_OBJECTIVES_
1. In the text on the folk song, why do the lyrics differ from one version to another, and what remains the same in all of them?
2. In the folk song text, substitute "Walney Hill" for "Tummerel Hill" in the stretch from "Presented below are" through "see the game.".
3. Pick up the text about the "Wa'ney Island Cockfight" folk song after its last line and carry it on.

= Wa'ney Island Cockfight =

English folk song

"Wa'ney Island Cockfight" or "The Bonny Grey" is an English folk song, Roud 211. Variants of the song exist across northern England from Cumbria to Shropshire.

== Lyrics ==
As with many folk songs, the lyrics vary depending on the source, with references to well-known local figures and locations in various regional versions. However, the central theme of a cockfight in which the "Bonny Grey" is an unexpected winner remains.

Presented below are a small sample of the lyrics sung by Martin Wyndham-Reed on English Sporting Ballads, Broadside BRO128 in which the cockfight takes place on Walney Island.

Come all ye cockers far and near

I'll tell of a cock-fight, when and where:

At Tummerel Hill I've heard them say,

The Northscale lads had a bonny grey.

Two dozen lads from Biggar came

To Tummerel Hill to see the game.

_DATA PROVIDED_
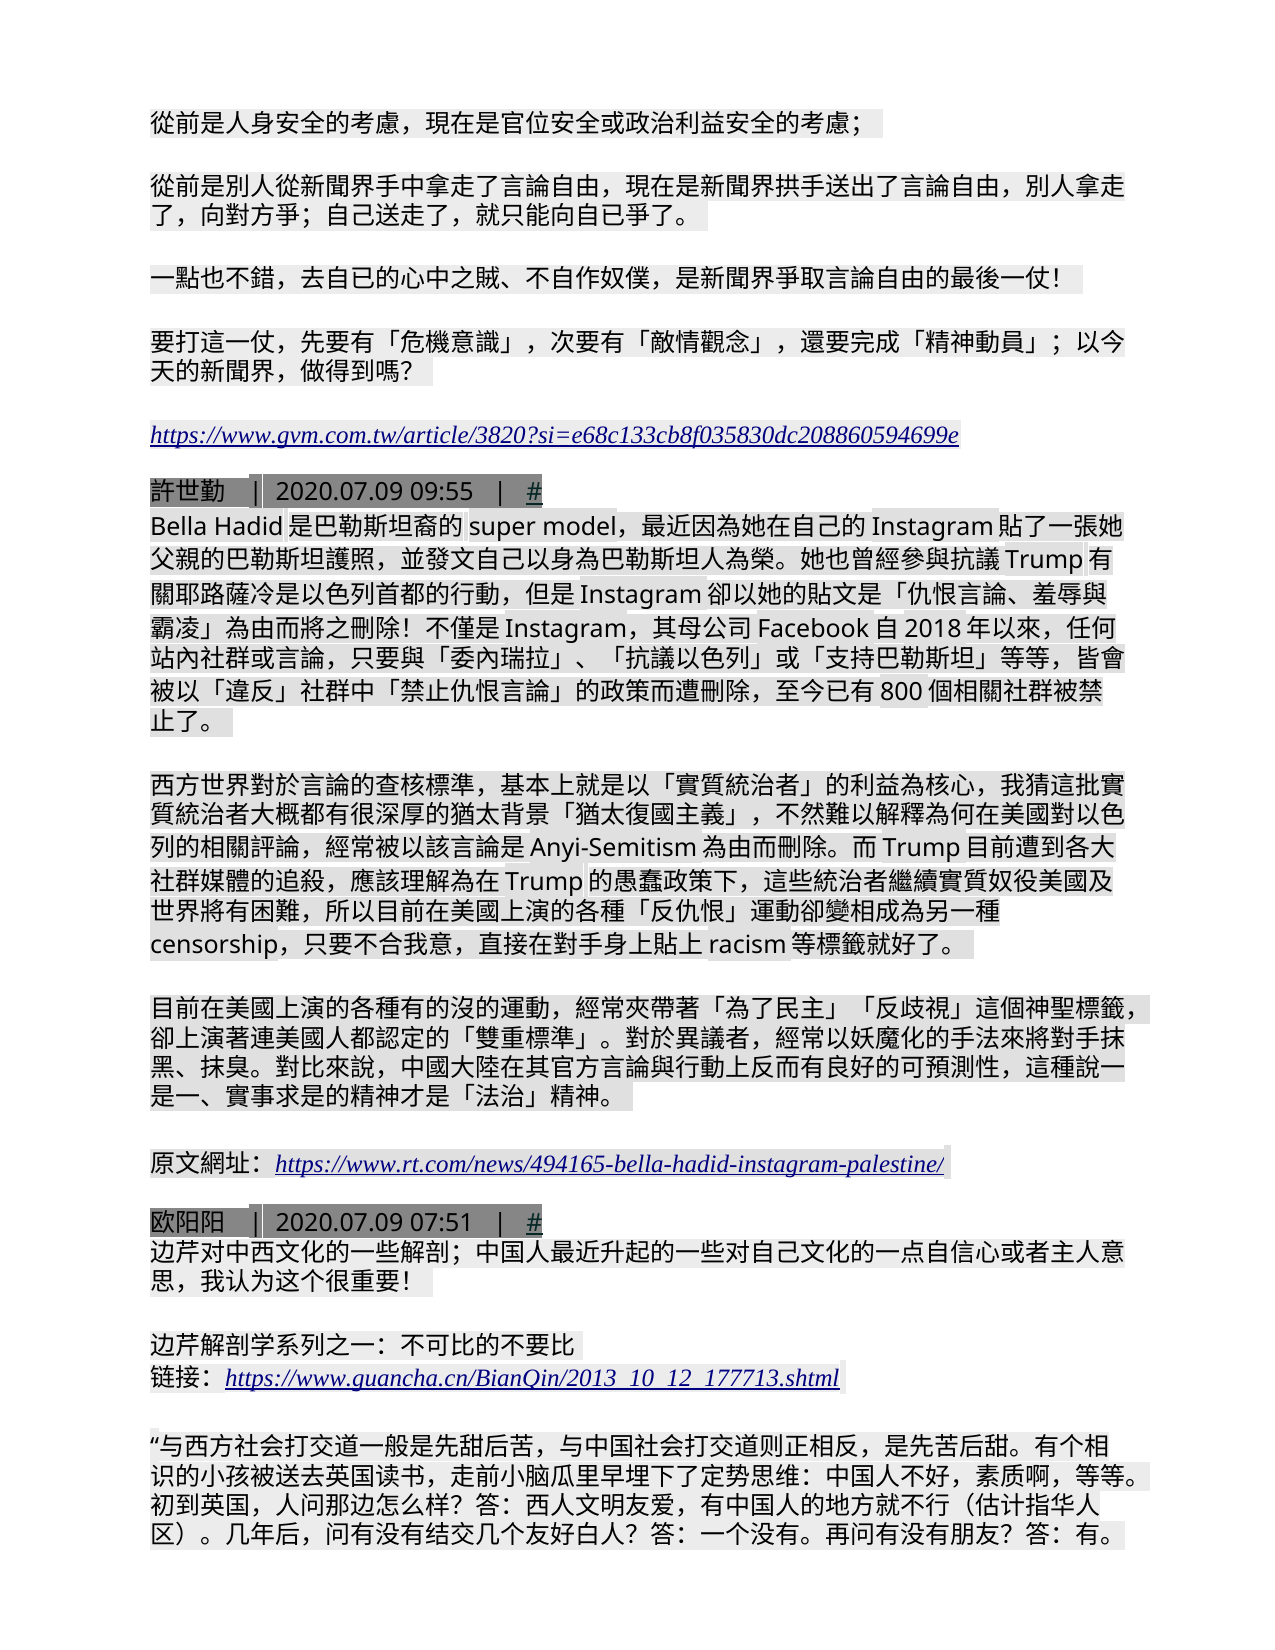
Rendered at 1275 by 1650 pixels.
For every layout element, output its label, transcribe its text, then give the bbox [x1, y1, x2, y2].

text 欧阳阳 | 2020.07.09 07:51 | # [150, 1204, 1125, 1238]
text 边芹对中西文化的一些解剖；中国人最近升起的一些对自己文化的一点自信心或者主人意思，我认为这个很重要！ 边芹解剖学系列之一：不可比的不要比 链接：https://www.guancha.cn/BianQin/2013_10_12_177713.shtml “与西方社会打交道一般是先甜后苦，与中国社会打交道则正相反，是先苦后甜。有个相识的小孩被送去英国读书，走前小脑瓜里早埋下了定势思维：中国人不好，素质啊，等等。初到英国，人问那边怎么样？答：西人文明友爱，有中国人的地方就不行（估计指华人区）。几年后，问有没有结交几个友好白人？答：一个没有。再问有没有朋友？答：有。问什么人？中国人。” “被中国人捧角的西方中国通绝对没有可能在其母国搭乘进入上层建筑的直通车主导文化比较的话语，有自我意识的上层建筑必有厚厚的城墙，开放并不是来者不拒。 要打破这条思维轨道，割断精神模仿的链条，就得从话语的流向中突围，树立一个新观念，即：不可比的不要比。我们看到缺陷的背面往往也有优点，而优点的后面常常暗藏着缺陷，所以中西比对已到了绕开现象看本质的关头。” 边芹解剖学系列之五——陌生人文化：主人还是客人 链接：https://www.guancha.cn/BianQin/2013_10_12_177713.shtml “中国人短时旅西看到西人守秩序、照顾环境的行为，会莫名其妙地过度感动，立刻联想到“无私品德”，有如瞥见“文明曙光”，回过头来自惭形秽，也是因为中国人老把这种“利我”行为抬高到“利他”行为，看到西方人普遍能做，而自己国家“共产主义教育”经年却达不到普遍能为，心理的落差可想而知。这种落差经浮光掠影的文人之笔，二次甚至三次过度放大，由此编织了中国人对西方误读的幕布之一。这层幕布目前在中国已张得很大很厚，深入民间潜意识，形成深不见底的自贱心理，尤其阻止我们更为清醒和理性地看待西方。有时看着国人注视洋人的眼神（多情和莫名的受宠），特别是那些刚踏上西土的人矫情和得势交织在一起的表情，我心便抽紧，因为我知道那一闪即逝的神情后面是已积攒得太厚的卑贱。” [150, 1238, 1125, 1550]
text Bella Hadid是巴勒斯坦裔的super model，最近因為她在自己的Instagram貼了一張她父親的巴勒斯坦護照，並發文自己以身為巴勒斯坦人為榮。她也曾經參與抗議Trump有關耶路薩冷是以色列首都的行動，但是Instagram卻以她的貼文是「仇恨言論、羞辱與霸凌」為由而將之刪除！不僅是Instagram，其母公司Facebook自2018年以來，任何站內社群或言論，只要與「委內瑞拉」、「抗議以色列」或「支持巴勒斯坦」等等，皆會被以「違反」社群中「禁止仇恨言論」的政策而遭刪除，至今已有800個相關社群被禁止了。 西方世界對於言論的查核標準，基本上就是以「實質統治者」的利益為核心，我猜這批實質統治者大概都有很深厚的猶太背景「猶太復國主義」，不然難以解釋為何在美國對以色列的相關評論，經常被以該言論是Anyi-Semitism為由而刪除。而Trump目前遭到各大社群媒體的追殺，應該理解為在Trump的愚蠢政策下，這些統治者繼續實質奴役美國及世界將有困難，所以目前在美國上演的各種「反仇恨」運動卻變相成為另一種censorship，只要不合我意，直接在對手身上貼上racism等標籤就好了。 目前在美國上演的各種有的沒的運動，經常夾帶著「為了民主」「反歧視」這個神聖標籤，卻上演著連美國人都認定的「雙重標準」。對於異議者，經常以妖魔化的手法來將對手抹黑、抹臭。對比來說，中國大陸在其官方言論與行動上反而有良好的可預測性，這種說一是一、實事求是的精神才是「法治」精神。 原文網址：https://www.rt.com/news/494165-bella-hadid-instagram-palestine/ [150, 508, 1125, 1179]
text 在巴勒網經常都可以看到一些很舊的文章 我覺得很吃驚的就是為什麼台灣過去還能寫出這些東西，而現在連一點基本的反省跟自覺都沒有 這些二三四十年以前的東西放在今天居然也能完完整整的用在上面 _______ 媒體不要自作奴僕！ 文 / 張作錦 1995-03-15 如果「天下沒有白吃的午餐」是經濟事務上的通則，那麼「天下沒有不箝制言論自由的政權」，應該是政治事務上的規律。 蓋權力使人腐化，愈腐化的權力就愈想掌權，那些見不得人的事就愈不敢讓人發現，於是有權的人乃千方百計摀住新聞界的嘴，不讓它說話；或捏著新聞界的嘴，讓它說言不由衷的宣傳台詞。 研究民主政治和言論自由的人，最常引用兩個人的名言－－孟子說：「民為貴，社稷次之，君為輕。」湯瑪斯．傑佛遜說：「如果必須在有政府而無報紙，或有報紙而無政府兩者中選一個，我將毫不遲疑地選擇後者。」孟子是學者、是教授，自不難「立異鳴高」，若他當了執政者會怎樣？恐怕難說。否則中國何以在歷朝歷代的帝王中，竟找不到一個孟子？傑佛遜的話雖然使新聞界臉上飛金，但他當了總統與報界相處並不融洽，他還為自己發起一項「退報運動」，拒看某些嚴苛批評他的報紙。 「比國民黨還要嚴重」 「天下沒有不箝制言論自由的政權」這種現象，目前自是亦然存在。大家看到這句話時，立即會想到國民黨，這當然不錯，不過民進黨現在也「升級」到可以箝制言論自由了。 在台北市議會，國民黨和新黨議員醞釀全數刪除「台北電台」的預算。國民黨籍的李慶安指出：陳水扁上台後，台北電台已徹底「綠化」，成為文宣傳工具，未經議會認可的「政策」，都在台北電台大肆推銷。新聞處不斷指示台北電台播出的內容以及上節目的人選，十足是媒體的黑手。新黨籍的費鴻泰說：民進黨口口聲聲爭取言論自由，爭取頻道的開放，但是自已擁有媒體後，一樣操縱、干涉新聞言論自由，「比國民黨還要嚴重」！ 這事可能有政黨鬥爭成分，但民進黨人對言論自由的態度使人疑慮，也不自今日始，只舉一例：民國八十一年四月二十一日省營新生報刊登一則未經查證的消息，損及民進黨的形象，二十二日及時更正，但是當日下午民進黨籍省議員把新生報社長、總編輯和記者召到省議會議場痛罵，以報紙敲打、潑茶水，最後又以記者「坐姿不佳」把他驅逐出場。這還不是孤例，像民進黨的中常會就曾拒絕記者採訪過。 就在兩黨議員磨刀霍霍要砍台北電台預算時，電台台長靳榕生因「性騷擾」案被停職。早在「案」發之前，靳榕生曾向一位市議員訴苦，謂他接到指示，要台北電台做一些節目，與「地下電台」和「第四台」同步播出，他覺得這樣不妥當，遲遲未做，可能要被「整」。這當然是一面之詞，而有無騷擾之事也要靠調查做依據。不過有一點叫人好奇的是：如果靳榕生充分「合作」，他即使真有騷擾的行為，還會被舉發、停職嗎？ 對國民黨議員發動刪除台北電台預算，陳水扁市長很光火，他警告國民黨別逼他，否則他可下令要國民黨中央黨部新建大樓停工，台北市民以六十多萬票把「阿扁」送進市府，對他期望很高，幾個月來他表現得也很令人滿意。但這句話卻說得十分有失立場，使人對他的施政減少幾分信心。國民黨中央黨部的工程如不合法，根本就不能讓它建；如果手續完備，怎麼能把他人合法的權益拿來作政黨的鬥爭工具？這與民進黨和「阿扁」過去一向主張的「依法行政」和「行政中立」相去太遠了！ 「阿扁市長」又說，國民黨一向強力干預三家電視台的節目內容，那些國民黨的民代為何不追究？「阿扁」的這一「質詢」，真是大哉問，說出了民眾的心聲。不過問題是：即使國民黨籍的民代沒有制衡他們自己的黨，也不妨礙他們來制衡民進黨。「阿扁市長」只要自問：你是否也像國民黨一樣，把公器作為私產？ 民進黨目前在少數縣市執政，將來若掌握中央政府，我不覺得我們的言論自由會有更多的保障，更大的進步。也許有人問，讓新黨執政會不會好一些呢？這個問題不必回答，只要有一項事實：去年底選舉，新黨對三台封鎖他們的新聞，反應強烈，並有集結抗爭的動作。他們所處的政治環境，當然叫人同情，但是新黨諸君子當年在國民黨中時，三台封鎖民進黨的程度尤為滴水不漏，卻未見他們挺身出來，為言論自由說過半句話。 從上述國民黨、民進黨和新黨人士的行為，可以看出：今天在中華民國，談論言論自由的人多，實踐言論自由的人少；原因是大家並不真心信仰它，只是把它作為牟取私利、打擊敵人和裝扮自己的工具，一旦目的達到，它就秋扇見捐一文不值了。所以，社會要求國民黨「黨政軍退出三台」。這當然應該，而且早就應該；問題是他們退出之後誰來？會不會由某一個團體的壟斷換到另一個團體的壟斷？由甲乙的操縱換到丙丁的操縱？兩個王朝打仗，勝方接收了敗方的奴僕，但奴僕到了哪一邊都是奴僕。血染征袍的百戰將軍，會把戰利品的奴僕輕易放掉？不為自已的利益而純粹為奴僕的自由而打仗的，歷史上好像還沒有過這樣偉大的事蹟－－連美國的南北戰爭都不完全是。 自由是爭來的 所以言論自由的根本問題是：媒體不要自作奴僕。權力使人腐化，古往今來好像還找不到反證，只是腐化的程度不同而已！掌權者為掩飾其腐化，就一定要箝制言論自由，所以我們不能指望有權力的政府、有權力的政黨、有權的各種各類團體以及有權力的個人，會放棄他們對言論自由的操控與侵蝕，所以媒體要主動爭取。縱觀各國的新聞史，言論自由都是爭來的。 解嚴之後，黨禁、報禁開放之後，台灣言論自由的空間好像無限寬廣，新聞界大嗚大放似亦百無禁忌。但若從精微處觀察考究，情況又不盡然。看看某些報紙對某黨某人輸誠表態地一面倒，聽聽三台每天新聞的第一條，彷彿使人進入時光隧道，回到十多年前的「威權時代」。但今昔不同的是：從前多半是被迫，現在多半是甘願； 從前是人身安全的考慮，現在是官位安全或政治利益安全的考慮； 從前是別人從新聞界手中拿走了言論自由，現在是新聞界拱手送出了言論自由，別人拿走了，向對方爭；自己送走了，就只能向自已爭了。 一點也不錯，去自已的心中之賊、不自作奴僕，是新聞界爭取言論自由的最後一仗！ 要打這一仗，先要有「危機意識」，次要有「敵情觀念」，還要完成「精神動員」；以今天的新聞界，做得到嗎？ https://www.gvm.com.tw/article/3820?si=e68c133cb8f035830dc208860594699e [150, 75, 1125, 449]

_RESPONSES PER TASK_
1. The lyrics vary with the source, and regional versions refer to well-known local figures and places. The central theme stays the same: a cockfight in which the "Bonny Grey" is an unexpected winner.

2.
Presented below are a small sample of the lyrics sung by Martin Wyndham-Reed on English Sporting Ballads, Broadside BRO128 in which the cockfight takes place on Walney Island.

Come all ye cockers far and near

I'll tell of a cock-fight, when and where:

At Walney Hill I've heard them say,

The Northscale lads had a bonny grey.

Two dozen lads from Biggar came

To Walney Hill to see the game.

3.
They brought along with them that day

A black to match with the bonny grey.

A sample of another set of lyrics from the Ballads & Songs of Lancashire, which places the cockfight in Liverpool, is presented below for comparison.

Come all you cock-merchants far and near,

Did you hear of a cock-fight happening here?

Those Liverpool lads, I've heard them say,

'Tween the Charcoal Black and the Bonny Gray.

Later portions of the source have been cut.